So now we know the answer to the question everyone in America has no doubt been pondering: If Bill Belichick fought Bomb Cyclone, who would win?
Why, Belichick, of course!
Belichick, who threatened to punish any New England Patriot who dared to show up late for practice yesterday, even as New England was battered by a dangerous and precedent-wrecking winter weather event. An historically ferocious blizzard, it seems, was no excuse not to show up on time. And if you ran into stalled traffic, or missed your path in zero visibility and ran off the road, or encountered any of a hundred calamaties that always go unforeseen in a full-on blizzard ... well, you should have foreseen it anyway. Freezing to death's too good for you.
I'm sure all this was greeted with enthusiastic applause by the discipline-uber-alles crowd, who still pine for the days when Coach could physically lay hands on his players without getting in dutch with the namby-pamby higher-ups. Apparently there's a whole generation out there whose fondest memories involve having their facemasks grabbed so hard by Coach they couldn't turn their heads for a week. Damn, but those were the days!
Yet those days are done, and so what Belichick did can and should be seen in a different context. Which is, he literally put lives at risk for (as Allen Iverson famously termed it) practice. And, yes, that's important with the playoffs looming. Whether it's so important you threaten to punish people if they don't foresee the unforeseeable in a dangerous weather event? Another question entirely.
Not to mention an indication that your priorities are seriously out of whack.
At any rate, it's gotten the Blob to thinking what sort of cataclysm would convince even Belichick to place common sense over the sanctity of practice.
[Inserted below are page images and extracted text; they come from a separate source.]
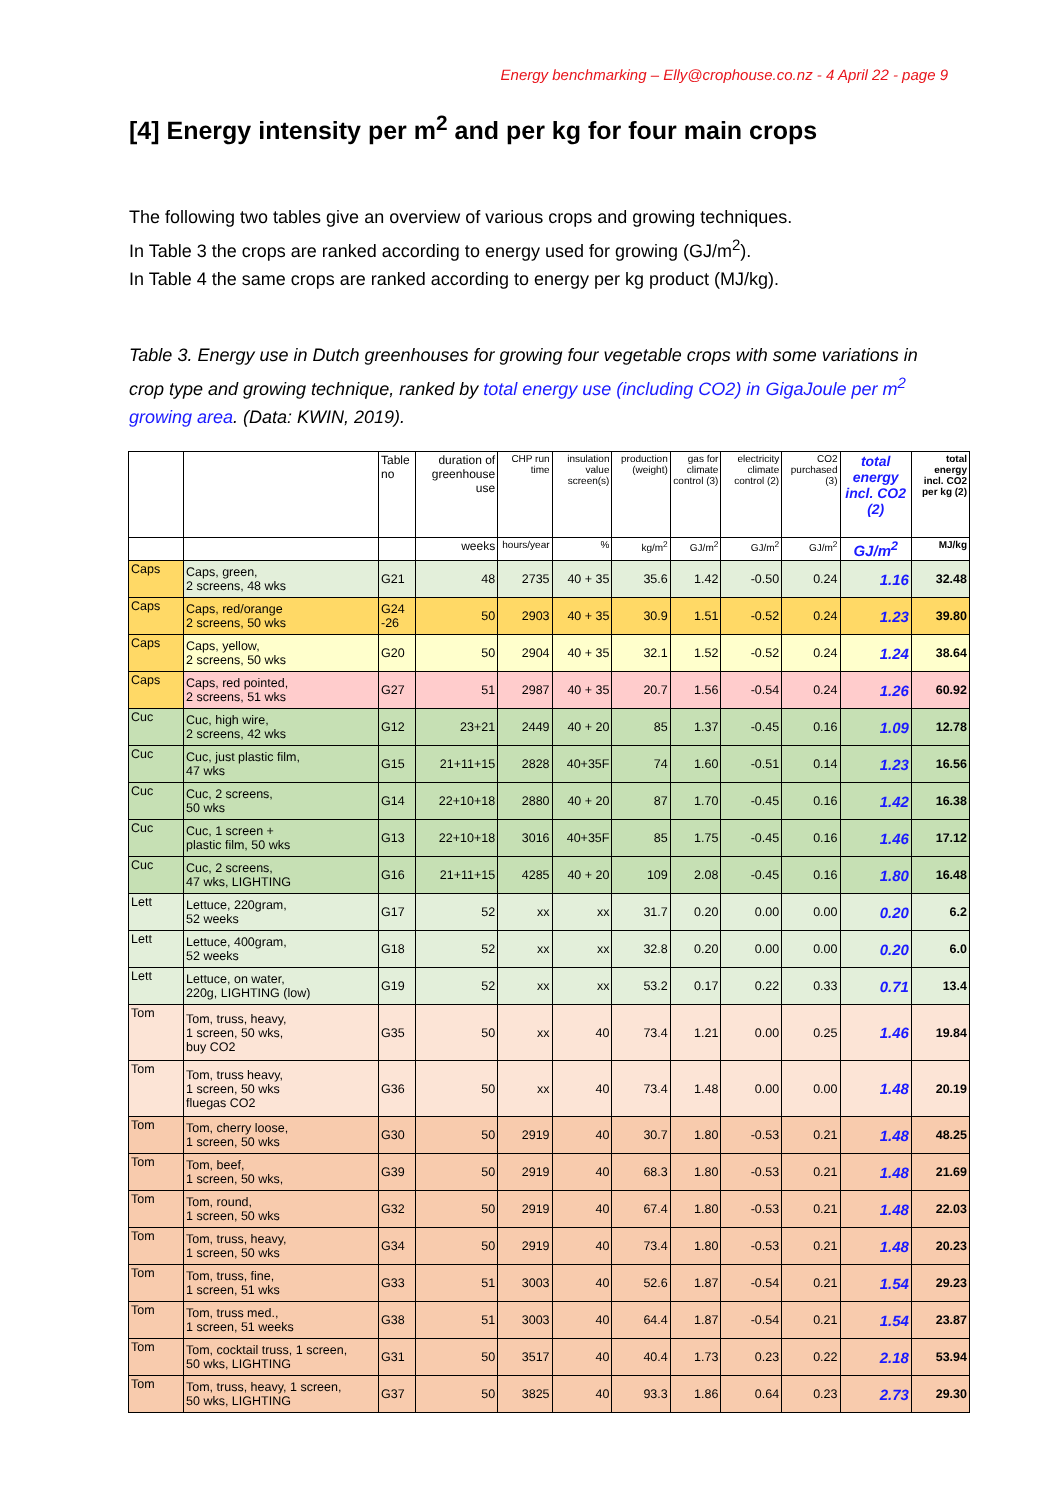Energy benchmarking – Elly@crophouse.co.nz - 4 April 22 - page 9
[4] Energy intensity per m<sup>2</sup> and per kg for four main crops
The following two tables give an overview of various crops and growing techniques.
In Table 3 the crops are ranked according to energy used for growing (GJ/m<sup>2</sup>).
In Table 4 the same crops are ranked according to energy per kg product (MJ/kg).
Table 3. Energy use in Dutch greenhouses for growing four vegetable crops with some variations in crop type and growing technique, ranked by total energy use (including CO2) in GigaJoule per m<sup>2</sup> growing area. (Data: KWIN, 2019).
| | | Table no | duration of greenhouse use | CHP run time | insulation value screen(s) | production (weight) | gas for climate control (3) | electricity climate control (2) | CO2 purchased (3) | total energy incl. CO2 (2) | total energy incl. CO2 per kg (2) |
| --- | --- | --- | --- | --- | --- | --- | --- | --- | --- | --- | --- |
| | | | weeks | hours/year | % | kg/m<sup>2</sup> | GJ/m<sup>2</sup> | GJ/m<sup>2</sup> | GJ/m<sup>2</sup> | GJ/m<sup>2</sup> | MJ/kg |
| Caps | Caps, green, 2 screens, 48 wks | G21 | 48 | 2735 | 40 + 35 | 35.6 | 1.42 | -0.50 | 0.24 | 1.16 | 32.48 |
| Caps | Caps, red/orange 2 screens, 50 wks | G24 -26 | 50 | 2903 | 40 + 35 | 30.9 | 1.51 | -0.52 | 0.24 | 1.23 | 39.80 |
| Caps | Caps, yellow, 2 screens, 50 wks | G20 | 50 | 2904 | 40 + 35 | 32.1 | 1.52 | -0.52 | 0.24 | 1.24 | 38.64 |
| Caps | Caps, red pointed, 2 screens, 51 wks | G27 | 51 | 2987 | 40 + 35 | 20.7 | 1.56 | -0.54 | 0.24 | 1.26 | 60.92 |
| Cuc | Cuc, high wire, 2 screens, 42 wks | G12 | 23+21 | 2449 | 40 + 20 | 85 | 1.37 | -0.45 | 0.16 | 1.09 | 12.78 |
| Cuc | Cuc, just plastic film, 47 wks | G15 | 21+11+15 | 2828 | 40+35F | 74 | 1.60 | -0.51 | 0.14 | 1.23 | 16.56 |
| Cuc | Cuc, 2 screens, 50 wks | G14 | 22+10+18 | 2880 | 40 + 20 | 87 | 1.70 | -0.45 | 0.16 | 1.42 | 16.38 |
| Cuc | Cuc, 1 screen + plastic film, 50 wks | G13 | 22+10+18 | 3016 | 40+35F | 85 | 1.75 | -0.45 | 0.16 | 1.46 | 17.12 |
| Cuc | Cuc, 2 screens, 47 wks, LIGHTING | G16 | 21+11+15 | 4285 | 40 + 20 | 109 | 2.08 | -0.45 | 0.16 | 1.80 | 16.48 |
| Lett | Lettuce, 220gram, 52 weeks | G17 | 52 | xx | xx | 31.7 | 0.20 | 0.00 | 0.00 | 0.20 | 6.2 |
| Lett | Lettuce, 400gram, 52 weeks | G18 | 52 | xx | xx | 32.8 | 0.20 | 0.00 | 0.00 | 0.20 | 6.0 |
| Lett | Lettuce, on water, 220g, LIGHTING (low) | G19 | 52 | xx | xx | 53.2 | 0.17 | 0.22 | 0.33 | 0.71 | 13.4 |
| Tom | Tom, truss, heavy, 1 screen, 50 wks, buy CO2 | G35 | 50 | xx | 40 | 73.4 | 1.21 | 0.00 | 0.25 | 1.46 | 19.84 |
| Tom | Tom, truss heavy, 1 screen, 50 wks fluegas CO2 | G36 | 50 | xx | 40 | 73.4 | 1.48 | 0.00 | 0.00 | 1.48 | 20.19 |
| Tom | Tom, cherry loose, 1 screen, 50 wks | G30 | 50 | 2919 | 40 | 30.7 | 1.80 | -0.53 | 0.21 | 1.48 | 48.25 |
| Tom | Tom, beef, 1 screen, 50 wks, | G39 | 50 | 2919 | 40 | 68.3 | 1.80 | -0.53 | 0.21 | 1.48 | 21.69 |
| Tom | Tom, round, 1 screen, 50 wks | G32 | 50 | 2919 | 40 | 67.4 | 1.80 | -0.53 | 0.21 | 1.48 | 22.03 |
| Tom | Tom, truss, heavy, 1 screen, 50 wks | G34 | 50 | 2919 | 40 | 73.4 | 1.80 | -0.53 | 0.21 | 1.48 | 20.23 |
| Tom | Tom, truss, fine, 1 screen, 51 wks | G33 | 51 | 3003 | 40 | 52.6 | 1.87 | -0.54 | 0.21 | 1.54 | 29.23 |
| Tom | Tom, truss med., 1 screen, 51 weeks | G38 | 51 | 3003 | 40 | 64.4 | 1.87 | -0.54 | 0.21 | 1.54 | 23.87 |
| Tom | Tom, cocktail truss, 1 screen, 50 wks, LIGHTING | G31 | 50 | 3517 | 40 | 40.4 | 1.73 | 0.23 | 0.22 | 2.18 | 53.94 |
| Tom | Tom, truss, heavy, 1 screen, 50 wks, LIGHTING | G37 | 50 | 3825 | 40 | 93.3 | 1.86 | 0.64 | 0.23 | 2.73 | 29.30 |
And what the conversations would be like with players who opted for the former over the latter:
PATRIOT NO. 1: Sorry, I'm late, Coach. That 25-foot storm surge from our extremely rare Cat 5 hurricane was a really bad deal. My home is gone. I spent the night clinging to a tree in a raging flood, and then I had to swim three miles to dry land and wander another 10 miles barefoot over all the debris to get here. And I don't even swim.
BELICHICK (looking at his watch): You should have learned how. I'm fining you $5,000.
Or ...
PATRIOT NO. 2: Sorry I'm late, Coach. That raging wildfire burning everything between my house and the practice facility was a bitch. I had to knock out a smoke-eater, steal his gear and plunge two miles through the flames to get here. I'm lucky I'm still alive.
BELICHICK (brushing falling ash from his hoodie as the fire moves ever closer): $5,000 fine for being 10 minutes late. And you'll have to pay for the gear that melted.
And finally ...
PATRIOT NO. 3: Sorry I'm late, Coach. That unprecedented volcanic eruption was the worst natural disaster in American history. Every living thing between Boston and Providence is gone. We're the only ones left, Coach.
BELICHICK: Well, then you can still drop and give me 50. We've got the playoffs to think about. Where's your head, son?